Osmanlı Devleti'nin “altın çağı” hakkında Mehmet Öz: “Nasihat yazarları(nın), (…) Yavuz devri ve Kanûnî'nin saltanatının ilk yarısını bir nevî “altın çağ” olarak algıladıkları ve bozulmanın, kısmen Kanûnî'nin saltanatının ikinci yarısında, ama bir bütün olarak ve etkili bir şekilde III. Murad'ın tahta geçmesiyle (1574) başladığı tespitini yaptıkları”nı yazmaktadır.

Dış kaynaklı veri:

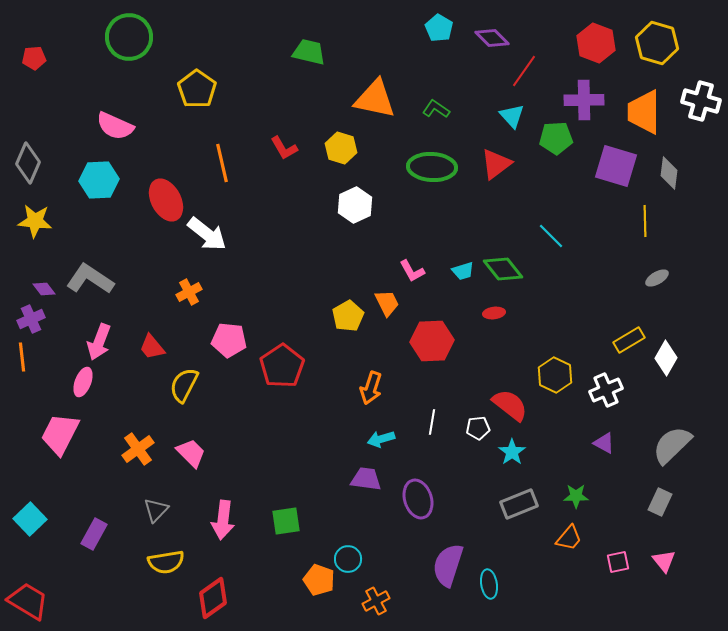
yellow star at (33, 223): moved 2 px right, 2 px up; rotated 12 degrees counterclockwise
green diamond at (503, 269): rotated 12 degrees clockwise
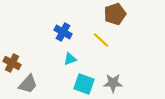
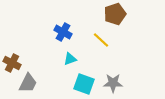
gray trapezoid: moved 1 px up; rotated 15 degrees counterclockwise
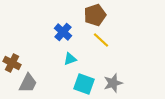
brown pentagon: moved 20 px left, 1 px down
blue cross: rotated 12 degrees clockwise
gray star: rotated 18 degrees counterclockwise
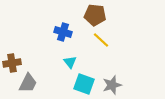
brown pentagon: rotated 25 degrees clockwise
blue cross: rotated 24 degrees counterclockwise
cyan triangle: moved 3 px down; rotated 48 degrees counterclockwise
brown cross: rotated 36 degrees counterclockwise
gray star: moved 1 px left, 2 px down
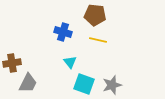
yellow line: moved 3 px left; rotated 30 degrees counterclockwise
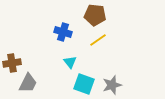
yellow line: rotated 48 degrees counterclockwise
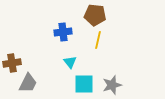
blue cross: rotated 24 degrees counterclockwise
yellow line: rotated 42 degrees counterclockwise
cyan square: rotated 20 degrees counterclockwise
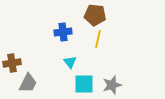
yellow line: moved 1 px up
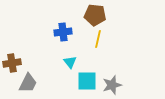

“Osmanlı nasihat yazarları, “kanûn-ı kadîm”in ideal biçimde uygulandığı “Devlet-i Aliyye”nin olgunluk çağının Kanûnî Süleyman veya Yavuz Sultan Selim devri olduğu kanaatindedirler (…) Koçi Beğ, (…) Kanûnî'nin saltanatının ortalarına kadar işleri iyi yürüttüğünü ama daha sonra kadınların şaşırtması ve damadı Rüstem Paşa'nın entrikaları yüzünden oğlu Mustafa'yı öldürtmesinin bitmeyen kargaşaya sebep olduğunu yazar (…) Ancak şunu da belirtmeliyiz ki, düzenin bozulmasından en fazla sorumlu olan padişah III. Murad'dır. Gelibolulu Mustafa Âlî bu devirde yaşamış ve “bozulma”yı acı bir şekilde tenkit eden eserler kaleme almıştır” (Mehmet Öz, Osmanlı'da Çözülme ve Gelenekçi Yorumcuları, Dergâh Yayınları, 1997: 104).
Mehmet Öz'ün Osmanlı Devleti'nin çözülmesi konusunda yazan yazarların eserlerini değerlendirerek getirdiği bu yorum esas alınırsa “Osmanlı altın çağı” ancak 1453-1529 arasındaki döneme tekabül ediyor. Yok, eğer Viyana Kuşatması (1529) esas alınmaz da III. Murad'ın saltanatının sonuna kadar olan dönemi “altın çağ” sayarsak 1453-1600 arasından bahis açıyoruz demektir. Dönemin Osmanlı Sultanları ise şöyle sıralanıyor: Sultan II. Mehmed (1451 - 1481); II. Bayezid (1481 - 1512); Yavuz Sultan Selim (1512 - 1520); Kanunî Sultan Süleyman (1520 - 1566); II. Selim (1566 - 1574); III. Murad (1574 - 1595).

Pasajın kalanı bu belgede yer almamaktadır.